If these bands were superimposed on an image, they could be removed by removing the points from the Fourier image, and then inverting. For example, the image below of sands in the bahamas displays banding. The Fourier image is below. Notice the horizontal band that represents vertical banding in the image, over a range of frequencies. Banding can be removed by masking the this horizontal band and performing a Fourier inversion. The result is that the banding is removed form the image as shown in the bottom image. Unfortuntately, such filtering can also remove wanted frequencies that result in artifacts. This is also shown in the bottom image. The bahamas image is found in the class directory, if you want to play with it.

 

Exercises with Spatial Filtering

We will try filtering an image of the one of the Galilean Satellites, Europa. The surface of Europa is quite smooth with few markings (minimal craters) other than the pronounced sets of darker brown "fractures" that divide the crust into polygonal segments. These cracks are only slightly higher or lower (<300 m [984 ft]) than the main surface that appears to be water ice, which may top an ice-water slush or a pure water "ocean" at some depth before grading again into ice and then rocky material.

Open the ENVI image data file Europa for the following exercises. The data file can be found in the class directory.

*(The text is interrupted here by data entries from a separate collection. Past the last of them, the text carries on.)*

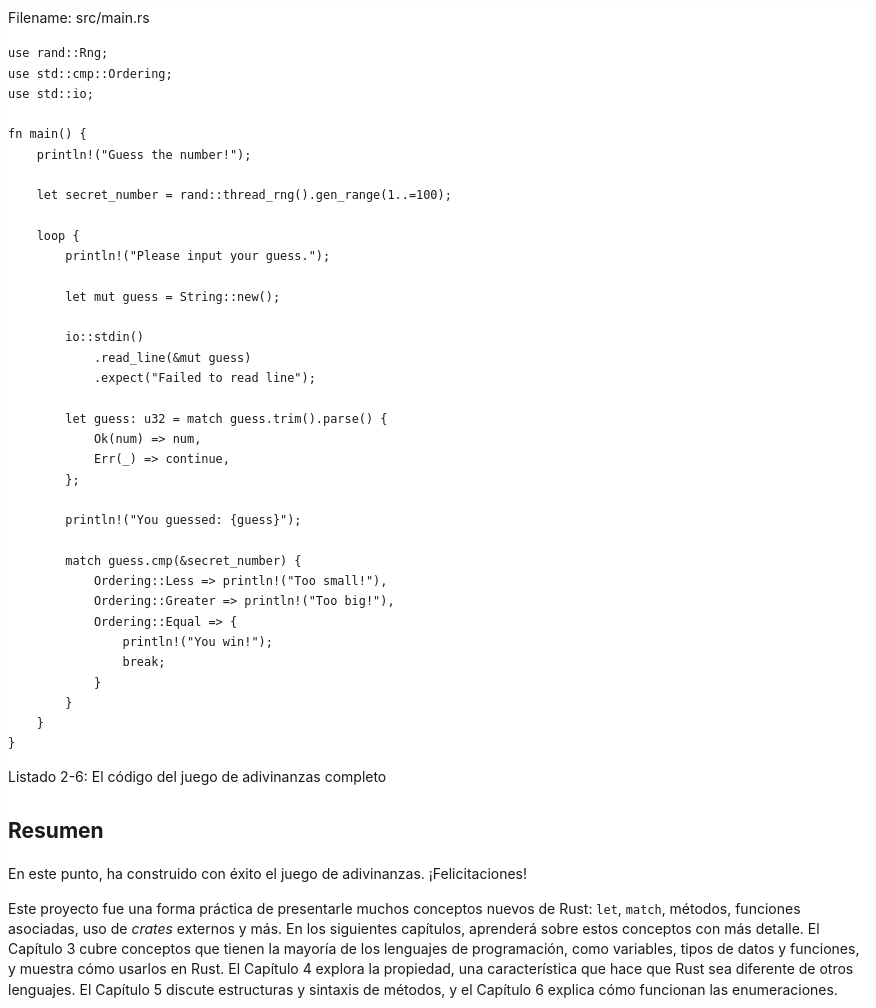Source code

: <span class="filename">Filename: src/main.rs</span>

```rust,ignore
use rand::Rng;
use std::cmp::Ordering;
use std::io;

fn main() {
    println!("Guess the number!");

    let secret_number = rand::thread_rng().gen_range(1..=100);

    loop {
        println!("Please input your guess.");

        let mut guess = String::new();

        io::stdin()
            .read_line(&mut guess)
            .expect("Failed to read line");

        let guess: u32 = match guess.trim().parse() {
            Ok(num) => num,
            Err(_) => continue,
        };

        println!("You guessed: {guess}");

        match guess.cmp(&secret_number) {
            Ordering::Less => println!("Too small!"),
            Ordering::Greater => println!("Too big!"),
            Ordering::Equal => {
                println!("You win!");
                break;
            }
        }
    }
}
```

<span class="caption">Listado 2-6: El código del juego de adivinanzas completo</span>

## Resumen

En este punto, ha construido con éxito el juego de adivinanzas. ¡Felicitaciones!

Este proyecto fue una forma práctica de presentarle muchos conceptos nuevos de Rust: `let`, `match`, métodos, funciones asociadas, uso de *crates* externos y más. En los siguientes capítulos, aprenderá sobre estos conceptos con más detalle. El Capítulo 3 cubre conceptos que tienen la mayoría de los lenguajes de programación, como variables, tipos de datos y funciones, y
muestra cómo usarlos en Rust. El Capítulo 4 explora la propiedad, una característica que hace que Rust sea diferente de otros lenguajes. El Capítulo 5 discute estructuras y sintaxis de métodos, y el Capítulo 6 explica cómo funcionan las enumeraciones.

Work with Convolution Filtering

  1. Perform several of the convolution filters on the Europa scene, to see how it enhances the linear features, and the colorations.
  2. Which convolution method works best for displaying fine features, which for the broader features?

 

Working with FFT Spatial Filtering

  1. Perform a forward FFT transform on the Europa scene Filter -> FFT Filter -> Forward FFT. Save the forward FFT image as something like europa_fft. If you display the result, you should see something like this:



  2. You will note that the diffuse cloud in the center is slightly skewed. This is due to the strong diagonal linear features in the image. If we want to enhance the fine features, we will need to remove the lowest frequency signals. This is done by using a "circle-cut" mask over the center of the FFT image. From the main menu choose Filter -> FFT Filter -> Filter Definition. Select the display window that contains the FFT Europa image. For Filter Type choose Circle Cut, and select a 30 pixel radius. You should see banding across the image except in the small circle at the center. This mask will "cut" all the data out of the center of the FFT image, i.e. the low frequency. Save the frequency filter as something like europa_mask
  3. Now invert the image back to the spatial domain. From the main menu choose Filter -> FFT Filter -> Inverse FFT. ENVI will prompt you for the FFT image and the filter file. Write the result to a file, say europa_ifft. Display the result next to the original image. You whould see that only the finer features remain, all of the broad colorations have been removed.
  4. Repeat the process but this time use a Circle_Pass filter to remove all of the HIGH frequency signals, to reveal the colorations on the surface. You may need to repeat with a couple of different radii to get the desired effect.
  5. Print your final "low pass" image, and turn it in for credit.